Höchstmengen, Privatanbau und Mehrfach-Mitgliedschaften in Anbauvereinen: Richter und Polizisten halten das für unkontrollierbar
Wie viele offene Fragen es noch gibt, zeigt sich bei der Diskussion. Der Heilbronner Richter Alexander Lobmüller, einer der Zuhörer, warnt, dass selbst minderjährige Cannabis-Konsumenten nicht mehr belangt werden könnten. Er findet das neue Gesetz „völligen Wahnsinn“. Ein Polizist hält die Mengenregeln für nicht kontrollierbar und geht davon aus, dass Kontrollen nur noch bei Verdacht stattfinden werden.

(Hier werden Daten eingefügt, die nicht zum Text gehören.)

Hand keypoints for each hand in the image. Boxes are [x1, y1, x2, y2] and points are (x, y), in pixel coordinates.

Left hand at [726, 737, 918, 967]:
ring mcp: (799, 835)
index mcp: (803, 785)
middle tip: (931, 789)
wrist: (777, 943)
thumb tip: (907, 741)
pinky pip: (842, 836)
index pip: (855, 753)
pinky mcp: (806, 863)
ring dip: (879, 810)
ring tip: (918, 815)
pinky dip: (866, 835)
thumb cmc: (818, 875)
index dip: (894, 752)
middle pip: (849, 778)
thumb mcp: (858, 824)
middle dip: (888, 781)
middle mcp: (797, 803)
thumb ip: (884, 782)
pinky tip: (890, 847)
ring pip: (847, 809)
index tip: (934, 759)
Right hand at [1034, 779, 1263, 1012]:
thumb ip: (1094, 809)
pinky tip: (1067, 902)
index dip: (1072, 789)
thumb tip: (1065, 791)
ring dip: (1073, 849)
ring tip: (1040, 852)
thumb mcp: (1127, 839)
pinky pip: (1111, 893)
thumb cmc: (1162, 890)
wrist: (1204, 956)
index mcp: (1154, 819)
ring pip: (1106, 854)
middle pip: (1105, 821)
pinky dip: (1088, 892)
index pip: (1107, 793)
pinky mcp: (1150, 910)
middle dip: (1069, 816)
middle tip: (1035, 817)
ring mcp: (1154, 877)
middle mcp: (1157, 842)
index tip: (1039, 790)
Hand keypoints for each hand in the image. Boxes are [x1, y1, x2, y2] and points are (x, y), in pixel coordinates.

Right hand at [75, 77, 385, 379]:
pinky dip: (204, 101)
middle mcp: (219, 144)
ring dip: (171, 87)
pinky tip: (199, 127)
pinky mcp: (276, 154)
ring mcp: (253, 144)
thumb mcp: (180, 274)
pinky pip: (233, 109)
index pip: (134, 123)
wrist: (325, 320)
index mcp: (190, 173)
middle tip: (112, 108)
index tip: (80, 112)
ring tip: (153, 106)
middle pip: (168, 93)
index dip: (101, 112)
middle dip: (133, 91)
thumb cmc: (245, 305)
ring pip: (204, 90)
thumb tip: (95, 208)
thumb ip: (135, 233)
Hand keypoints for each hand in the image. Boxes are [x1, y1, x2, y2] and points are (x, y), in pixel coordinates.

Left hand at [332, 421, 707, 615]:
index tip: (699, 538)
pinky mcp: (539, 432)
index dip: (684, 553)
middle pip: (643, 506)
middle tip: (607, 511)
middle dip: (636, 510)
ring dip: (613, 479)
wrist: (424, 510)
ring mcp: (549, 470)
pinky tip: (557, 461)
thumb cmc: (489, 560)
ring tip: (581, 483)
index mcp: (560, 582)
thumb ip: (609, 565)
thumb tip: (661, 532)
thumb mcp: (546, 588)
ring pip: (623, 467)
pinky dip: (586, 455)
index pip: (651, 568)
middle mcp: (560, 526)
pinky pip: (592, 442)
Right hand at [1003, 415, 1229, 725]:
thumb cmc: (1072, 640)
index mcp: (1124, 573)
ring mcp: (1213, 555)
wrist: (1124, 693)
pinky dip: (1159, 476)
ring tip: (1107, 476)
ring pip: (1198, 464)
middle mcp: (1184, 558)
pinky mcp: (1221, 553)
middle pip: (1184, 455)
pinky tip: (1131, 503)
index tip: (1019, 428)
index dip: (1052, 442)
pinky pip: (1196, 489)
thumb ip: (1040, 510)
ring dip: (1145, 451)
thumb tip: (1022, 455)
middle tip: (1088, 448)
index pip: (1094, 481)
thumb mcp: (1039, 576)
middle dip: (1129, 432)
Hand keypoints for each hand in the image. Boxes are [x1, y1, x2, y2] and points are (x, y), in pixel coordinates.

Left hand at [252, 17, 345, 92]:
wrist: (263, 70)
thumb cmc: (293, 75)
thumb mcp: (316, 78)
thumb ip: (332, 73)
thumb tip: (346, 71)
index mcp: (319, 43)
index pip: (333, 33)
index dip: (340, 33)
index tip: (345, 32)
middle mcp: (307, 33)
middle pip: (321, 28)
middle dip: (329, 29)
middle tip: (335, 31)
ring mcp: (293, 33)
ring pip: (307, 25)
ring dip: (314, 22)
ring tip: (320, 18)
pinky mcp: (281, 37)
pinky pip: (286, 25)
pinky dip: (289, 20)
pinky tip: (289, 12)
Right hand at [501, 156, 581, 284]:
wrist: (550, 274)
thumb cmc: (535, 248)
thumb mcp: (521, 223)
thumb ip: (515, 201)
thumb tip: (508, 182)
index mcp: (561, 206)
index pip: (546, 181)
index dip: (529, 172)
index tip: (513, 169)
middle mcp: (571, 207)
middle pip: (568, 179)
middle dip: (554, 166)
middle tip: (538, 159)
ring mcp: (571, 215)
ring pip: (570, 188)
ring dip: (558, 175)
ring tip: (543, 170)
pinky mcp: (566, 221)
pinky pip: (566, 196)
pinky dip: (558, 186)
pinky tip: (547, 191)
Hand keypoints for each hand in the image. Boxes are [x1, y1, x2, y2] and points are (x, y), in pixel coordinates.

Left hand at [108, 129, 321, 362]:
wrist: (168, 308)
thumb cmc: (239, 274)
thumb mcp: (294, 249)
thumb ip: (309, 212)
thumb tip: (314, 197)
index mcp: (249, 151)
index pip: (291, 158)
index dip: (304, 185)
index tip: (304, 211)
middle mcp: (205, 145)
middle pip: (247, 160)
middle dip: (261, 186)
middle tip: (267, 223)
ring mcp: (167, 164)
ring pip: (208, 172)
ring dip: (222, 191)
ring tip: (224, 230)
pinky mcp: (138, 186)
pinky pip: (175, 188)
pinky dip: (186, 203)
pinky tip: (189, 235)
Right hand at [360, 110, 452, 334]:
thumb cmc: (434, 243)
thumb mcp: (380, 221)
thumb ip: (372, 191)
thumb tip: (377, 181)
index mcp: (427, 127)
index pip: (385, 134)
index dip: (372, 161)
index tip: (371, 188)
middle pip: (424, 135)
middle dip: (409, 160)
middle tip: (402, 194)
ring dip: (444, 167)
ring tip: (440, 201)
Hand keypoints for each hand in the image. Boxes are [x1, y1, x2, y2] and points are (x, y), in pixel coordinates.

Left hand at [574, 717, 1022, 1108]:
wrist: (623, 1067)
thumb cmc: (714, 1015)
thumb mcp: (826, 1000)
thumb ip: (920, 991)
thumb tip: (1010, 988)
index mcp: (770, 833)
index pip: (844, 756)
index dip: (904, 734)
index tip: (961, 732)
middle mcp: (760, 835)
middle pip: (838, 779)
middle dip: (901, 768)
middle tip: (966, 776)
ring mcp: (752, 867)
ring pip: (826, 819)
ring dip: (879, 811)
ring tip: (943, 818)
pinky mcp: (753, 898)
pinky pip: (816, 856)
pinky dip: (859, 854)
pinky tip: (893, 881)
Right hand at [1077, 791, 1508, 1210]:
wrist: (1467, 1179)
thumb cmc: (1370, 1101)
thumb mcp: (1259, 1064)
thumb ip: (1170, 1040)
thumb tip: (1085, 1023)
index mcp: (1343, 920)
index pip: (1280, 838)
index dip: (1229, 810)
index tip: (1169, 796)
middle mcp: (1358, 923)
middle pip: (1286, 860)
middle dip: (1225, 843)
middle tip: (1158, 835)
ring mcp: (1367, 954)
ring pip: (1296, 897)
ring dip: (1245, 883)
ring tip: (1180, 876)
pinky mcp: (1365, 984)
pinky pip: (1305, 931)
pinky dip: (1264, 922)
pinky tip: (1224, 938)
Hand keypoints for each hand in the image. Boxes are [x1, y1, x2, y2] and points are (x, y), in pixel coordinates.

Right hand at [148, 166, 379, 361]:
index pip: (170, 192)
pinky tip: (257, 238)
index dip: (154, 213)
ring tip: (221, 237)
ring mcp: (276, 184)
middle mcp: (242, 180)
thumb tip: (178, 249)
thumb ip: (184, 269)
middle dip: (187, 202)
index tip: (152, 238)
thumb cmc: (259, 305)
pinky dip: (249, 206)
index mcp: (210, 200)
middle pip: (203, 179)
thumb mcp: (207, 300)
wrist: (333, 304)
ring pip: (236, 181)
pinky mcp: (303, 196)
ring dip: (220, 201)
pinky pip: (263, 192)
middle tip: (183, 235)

Ein weiterer Kritikpunkt: Auf dem Papier dürfen Kiffer nur in einer Anbauvereinigung sein, um sich mit Gras zu versorgen – ob man nur in einem Verein Mitglied ist, kontrolliert jedoch niemand.
Alexander Throm macht wenig Hoffnung, dass das Gesetz noch gestoppt werden kann. „Für uns ist klar als Union, dass wir das zurückdrehen wollen." Aber das sei schwierig, nun da Cannabis einmal legalisiert werde. Außerdem brauche es eine CDU-Mehrheit.